Located on U Street since early last year, El Rey, a taqueria and Mexican beer garden, aptly fits into this increasingly gentrified and trendy setting. The building itself is constructed almost entirely of tin shipping containers, adding a colorful and unique touch to the architectural design.
The front of the restaurant features an indoor area, which is dimly lit with a bar and contains just a few tables. Behind that, in an outdoor courtyard with a roof around the edges, El Rey has another bar and several more tables. On a warm Tuesday evening, this was the place where most people were sitting, taking advantage of the emerging spring weather.
The area had a “seat yourself” sign and a free water pitcher, so my friend and I got ourselves some plastic cups of water and sat down at one of the tables under the overhanging roof in the courtyard, which still allowed for the setting sun to reach us for a time. About 15 minutes after we arrived we started to feel chilly as the sun set. The managers were quick to react, conveniently closing the retractable courtyard roof and turning the heating system on.
The restaurant wasn’t very crowded, and a waitress promptly came over with menus and offered to get us started with something to eat or drink, suggesting guacamole. Always one of my favorite dishes at Mexican restaurants, we ordered chips ($3) with guacamole (+$3) right away.
The starter came quickly, and the chips were somewhat greasy, crispy and clearly homemade. They were slightly warm and had just been baked. Some were covered in salt while others weren’t. The guacamole was very good — smooth, with a nice lime and cilantro flavor. Unfortunately, even with fairly small helpings on each chip, we finished the small plastic container of guacamole very quickly, which left us with over half the plate of chips still left. We therefore ordered another container of guacamole for something to eat the chips with.

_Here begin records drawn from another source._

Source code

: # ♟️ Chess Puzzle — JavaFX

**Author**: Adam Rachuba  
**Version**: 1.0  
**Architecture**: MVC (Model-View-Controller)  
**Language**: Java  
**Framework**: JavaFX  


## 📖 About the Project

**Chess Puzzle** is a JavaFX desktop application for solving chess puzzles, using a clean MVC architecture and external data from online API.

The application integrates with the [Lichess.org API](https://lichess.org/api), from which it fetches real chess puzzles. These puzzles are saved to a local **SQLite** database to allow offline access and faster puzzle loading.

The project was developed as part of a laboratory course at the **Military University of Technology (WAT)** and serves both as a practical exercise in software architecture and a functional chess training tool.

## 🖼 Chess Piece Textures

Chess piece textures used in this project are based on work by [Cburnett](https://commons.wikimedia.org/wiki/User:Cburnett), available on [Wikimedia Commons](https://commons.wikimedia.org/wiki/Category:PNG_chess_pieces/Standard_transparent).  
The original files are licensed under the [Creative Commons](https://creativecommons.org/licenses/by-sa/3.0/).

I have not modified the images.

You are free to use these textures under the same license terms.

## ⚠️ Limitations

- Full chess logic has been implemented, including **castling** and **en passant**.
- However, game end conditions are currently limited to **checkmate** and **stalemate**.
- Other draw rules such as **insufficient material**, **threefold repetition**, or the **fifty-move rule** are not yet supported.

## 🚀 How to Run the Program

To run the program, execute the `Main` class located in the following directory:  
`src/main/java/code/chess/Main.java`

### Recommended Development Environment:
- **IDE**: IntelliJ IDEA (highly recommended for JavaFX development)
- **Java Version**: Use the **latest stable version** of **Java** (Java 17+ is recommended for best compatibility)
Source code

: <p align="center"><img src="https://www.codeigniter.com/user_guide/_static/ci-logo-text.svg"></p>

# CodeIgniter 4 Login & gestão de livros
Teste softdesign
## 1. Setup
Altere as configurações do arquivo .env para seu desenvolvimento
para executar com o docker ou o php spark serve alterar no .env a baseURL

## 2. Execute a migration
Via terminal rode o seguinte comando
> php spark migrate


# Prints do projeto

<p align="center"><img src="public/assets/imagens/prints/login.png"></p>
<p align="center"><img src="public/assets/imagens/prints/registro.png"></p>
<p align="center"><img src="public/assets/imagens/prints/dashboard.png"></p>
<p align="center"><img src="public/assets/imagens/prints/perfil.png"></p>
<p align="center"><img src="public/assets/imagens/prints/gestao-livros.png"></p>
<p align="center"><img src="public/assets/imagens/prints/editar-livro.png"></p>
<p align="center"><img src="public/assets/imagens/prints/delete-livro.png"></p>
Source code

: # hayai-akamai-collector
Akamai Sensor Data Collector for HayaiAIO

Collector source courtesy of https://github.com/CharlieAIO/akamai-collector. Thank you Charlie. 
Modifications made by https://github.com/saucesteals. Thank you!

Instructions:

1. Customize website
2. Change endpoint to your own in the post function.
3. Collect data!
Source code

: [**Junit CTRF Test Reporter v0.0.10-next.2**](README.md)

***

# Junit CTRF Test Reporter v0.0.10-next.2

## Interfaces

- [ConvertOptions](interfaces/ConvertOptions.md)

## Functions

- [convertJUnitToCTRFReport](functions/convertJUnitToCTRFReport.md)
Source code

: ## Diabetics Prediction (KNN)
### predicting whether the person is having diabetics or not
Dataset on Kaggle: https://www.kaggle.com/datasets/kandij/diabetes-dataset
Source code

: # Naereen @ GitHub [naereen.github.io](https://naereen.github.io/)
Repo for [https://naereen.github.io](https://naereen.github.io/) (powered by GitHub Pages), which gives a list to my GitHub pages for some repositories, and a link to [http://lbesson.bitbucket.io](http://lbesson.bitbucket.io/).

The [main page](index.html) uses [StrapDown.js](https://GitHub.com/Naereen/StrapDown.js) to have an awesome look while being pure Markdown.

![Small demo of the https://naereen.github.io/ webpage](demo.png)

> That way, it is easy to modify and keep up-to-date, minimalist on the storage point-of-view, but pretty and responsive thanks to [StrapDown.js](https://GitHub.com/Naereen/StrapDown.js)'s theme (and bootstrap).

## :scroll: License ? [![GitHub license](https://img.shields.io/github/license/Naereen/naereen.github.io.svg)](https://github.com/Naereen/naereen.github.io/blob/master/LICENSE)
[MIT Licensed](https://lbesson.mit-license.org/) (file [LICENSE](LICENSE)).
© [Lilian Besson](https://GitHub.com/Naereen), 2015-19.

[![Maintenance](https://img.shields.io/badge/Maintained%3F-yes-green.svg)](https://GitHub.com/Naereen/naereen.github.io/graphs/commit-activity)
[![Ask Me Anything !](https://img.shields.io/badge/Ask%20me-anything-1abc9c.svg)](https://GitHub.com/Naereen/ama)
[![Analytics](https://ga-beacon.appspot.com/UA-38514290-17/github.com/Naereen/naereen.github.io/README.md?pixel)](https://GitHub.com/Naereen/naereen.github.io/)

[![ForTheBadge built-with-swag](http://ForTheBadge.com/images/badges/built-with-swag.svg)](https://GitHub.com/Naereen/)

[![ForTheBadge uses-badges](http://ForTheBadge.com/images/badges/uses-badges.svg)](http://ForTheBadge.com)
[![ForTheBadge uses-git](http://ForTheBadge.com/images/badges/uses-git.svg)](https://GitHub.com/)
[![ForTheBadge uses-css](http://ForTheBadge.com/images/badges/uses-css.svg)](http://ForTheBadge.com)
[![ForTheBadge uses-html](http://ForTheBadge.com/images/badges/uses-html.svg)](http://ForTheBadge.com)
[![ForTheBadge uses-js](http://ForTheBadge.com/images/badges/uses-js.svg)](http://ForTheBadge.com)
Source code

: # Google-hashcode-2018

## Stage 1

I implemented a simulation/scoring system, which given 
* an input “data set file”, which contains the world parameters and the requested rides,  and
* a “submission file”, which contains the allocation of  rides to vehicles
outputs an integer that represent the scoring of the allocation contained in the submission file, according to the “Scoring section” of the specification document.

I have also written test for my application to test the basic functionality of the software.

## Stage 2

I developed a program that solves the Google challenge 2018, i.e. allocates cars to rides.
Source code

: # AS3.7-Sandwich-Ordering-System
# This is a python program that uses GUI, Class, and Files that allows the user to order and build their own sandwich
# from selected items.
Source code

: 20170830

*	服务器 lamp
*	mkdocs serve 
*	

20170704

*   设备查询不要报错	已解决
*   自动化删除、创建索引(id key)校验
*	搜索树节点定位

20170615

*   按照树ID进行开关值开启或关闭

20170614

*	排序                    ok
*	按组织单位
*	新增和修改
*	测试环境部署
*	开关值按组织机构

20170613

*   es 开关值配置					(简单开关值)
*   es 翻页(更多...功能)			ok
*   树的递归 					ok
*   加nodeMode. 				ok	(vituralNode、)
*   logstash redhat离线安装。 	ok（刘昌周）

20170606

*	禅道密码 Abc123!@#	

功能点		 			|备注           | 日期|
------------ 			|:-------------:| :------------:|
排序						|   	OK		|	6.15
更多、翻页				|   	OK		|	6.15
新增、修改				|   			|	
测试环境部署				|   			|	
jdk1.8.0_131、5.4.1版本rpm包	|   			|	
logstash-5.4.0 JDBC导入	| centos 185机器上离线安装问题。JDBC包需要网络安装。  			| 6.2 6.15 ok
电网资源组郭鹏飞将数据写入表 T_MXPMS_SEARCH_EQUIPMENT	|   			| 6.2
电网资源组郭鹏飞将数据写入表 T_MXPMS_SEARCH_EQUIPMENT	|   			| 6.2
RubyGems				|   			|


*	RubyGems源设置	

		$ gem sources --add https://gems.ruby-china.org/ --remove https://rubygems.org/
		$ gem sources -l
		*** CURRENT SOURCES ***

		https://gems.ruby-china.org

Next we got a tamale, which was Mexican chorizo ($5) flavored at the suggestion of our waitress. The tamale also came quickly, hot and wrapped in the corn husk, which our waitress helpfully told us how to remove. The mashed corn was deliciously smooth and moist. The chorizo was spicy, though not overwhelmingly so. However, the meat was simply clumps of ground beef that tasted more like dog food than a thoughtfully seasoned Mexican classic.
Next, we each ordered a taco. I got the de pescado ($4), which is a fish taco with carrot slaw, tomatillo, avocado and chipotle aioli. He got the al pastor ($3), again at the recommendation of our waitress, which is a roasted pork shoulder taco with pineapple, pickled onions and chipotle aioli.
My fish taco was satisfactory. The fish was white and not very flavorful, but it was a good amount for the small taco. The dish had too much sauce, which mostly overpowered the other flavors with its mayonnaise-saturated chipotle taste. The highlight of the taco was the shell, which was a chewy soft corn shell, which was also clearly homemade and very fresh.
My friend enjoyed his taco too, saying that the pork was bland flavor-wise but nice and tender. He also enjoyed the chipotle sauce, but it was the taco’s predominant flavor, which took away from the potentially unique taste of the pineapples. He disagreed with my impressions on the taco shell, saying that it should have been crispier.
By the time we finished eating the tacos, El Rey had gotten pretty crowded as people came after work. Most people there were fairly young and I would assume enjoying a relaxing happy hour. Not being old enough to drink and needing to get back to our homework, my friend and I decided to leave after our tacos even though the atmosphere was enjoyable and we weren’t really full yet.
Overall, the food was enjoyable and freshly made but without anything particularly unique. The main purpose of El Rey is clearly the drinks, as they advertise margarita pitchers as well as several beers and cocktails. Once I am 21, I would gladly return to El Rey for drinks, as my friend and I both agreed that the restaurant’s vibe was very enjoyable with the younger crowd, friendly staff and unique tin walls and the prices are friendly to a college student’s budget. The food itself complements the drinks well, but ultimately takes a bit of a backseat.